Sunday, 12 October 2008
Sunny Sunday Afternoon
I decided to walk the two miles up to the village today, then realised how far uphill that was and took the bike instead. Dressed for October I discovered the sun thought it was August. Quite why it thought August was October it did not bother to explain, I find the weather is like that around here!
The 'Sunday drivers' were out today. I discovered how thick the paint on several cars happened to be as I zigzagged my way west. The jacket I wore was excellent at keeping the chill of the wind, noticeable when going down the hill at 12 miles an hour, and even better at keeping the heat in when struggling up the other side and just over snails pace per hour. All part of my weight loss programme I lied to myself. Naturally, the one set of traffic lights in the vicinity decide to change to red just when my old velocipede and I arrive there. It must be said I had by this time no reason to apply brakes! As my foot hit the ground, and I looked all around me to see no vehicles in sight, the lights change and off I start, bouncing over the holes that are never filled in and just avoiding a car that appeared from nowhere!
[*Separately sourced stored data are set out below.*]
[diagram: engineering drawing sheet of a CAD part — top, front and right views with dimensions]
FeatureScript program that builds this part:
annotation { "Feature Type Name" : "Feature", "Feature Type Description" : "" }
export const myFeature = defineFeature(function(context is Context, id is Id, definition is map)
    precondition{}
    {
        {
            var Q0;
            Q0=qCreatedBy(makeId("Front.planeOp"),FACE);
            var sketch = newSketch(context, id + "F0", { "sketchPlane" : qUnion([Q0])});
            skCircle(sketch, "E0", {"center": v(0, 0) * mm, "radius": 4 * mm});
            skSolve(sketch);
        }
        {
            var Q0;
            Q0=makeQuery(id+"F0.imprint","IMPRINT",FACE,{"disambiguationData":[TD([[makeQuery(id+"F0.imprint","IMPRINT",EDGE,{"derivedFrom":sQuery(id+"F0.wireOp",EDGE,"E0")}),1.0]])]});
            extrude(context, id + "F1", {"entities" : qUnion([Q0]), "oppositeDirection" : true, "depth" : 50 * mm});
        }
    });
I noted the one Indian restaurant in the place and wondered if there was any part of the UK, or the British isles at that, which do not contain at least one of these places? The British these days live on Indian or Chinese takeaways. Curry, in it's many forms has become the number one dish among the populace. So much so that some restaurateurs make fools out of us. One enterprising chap, in Sheffield I believe, decided to start selling 'Balti Curry,' and it became a national dish. years later I discovered that 'Balti' simply means 'Bucket!' Most of the folks here remain in peaceful ignorance of this, not that they would care if told of course.
Further up I passed the typical English village pub, into which I have never ventured, and noticed folks sitting at the tables outside, something never done in Scotland. I found this strange when I ventured south in days of yore, as Scots pubs had frosted glass windows and severely closed doors. As kids we would attempt to peer through the cracks and work out what was happening until some gent informed us of our need for a belting! Down south people regularly stood around outside drinking, I was amazed! Of course, a form of Calvinism and the ten degrees of colder, much colder, weather were the reasons behind this. Keep the drinking hidden and keep the drinkers warm being the order of the day. The drunks seen on the streets in all towns and cities were of course seen there in the past. However it had not become a media story, and most of the media were in the middle of it then anyway. I suspect they still are. One pretty lady lounging at the table did glance in my direction. Failing to interpret my look as 'Give us a drink luv,' she instead gave me a look mixed with ridicule and contempt, mostly contempt. This, along with her large half filled cider glass, her blond hair and scowl, reminded me of two others of my acquaintance, both up north and probably indulging in similar activities as I went on my merry (?) way.
In the course of time I reached my objective and headed for the old railway line. I hesitated as I approached as I noticed it was very busy with cyclists pedalling past and Essex girls pushing prams. (Are you sure you are 16 dear?) However I joined them and began the lovely slow (If the brakes work) descent homewards. I say slow but was fascinated by the number of men, often in their forties, who were pedalling furiously downhill! These nutters have a need to wear shorts when on a bike, the English have this abnormal desire for wearing shorts, if the sun shines get out the shorts even if it is freezing, they reckon if the sun is out it is warm! Something not right with such folk I say. However, while they exercise at speed I meander along, enjoying the birdies singing, the sun dappling the trees, "Praise God for dappled things", the dogs ignoring everything bar the smells found around them, and the pretty girls doing their best to ignore me as I pass. Lovely all round I say as I talk to myself on the journey.
Naturally I now sit here with aching muscles slowly stiffening while I wonder how a short time ago I had little problem cycling up and down these slopes, especially the down ones. Soon I will have to choose between walking outside to ease the knees or stuffing my fat face with whatever I can find in my neighbours dustbins and call it 'curry.' I think I know what will win, and it will not have any cider to go with it.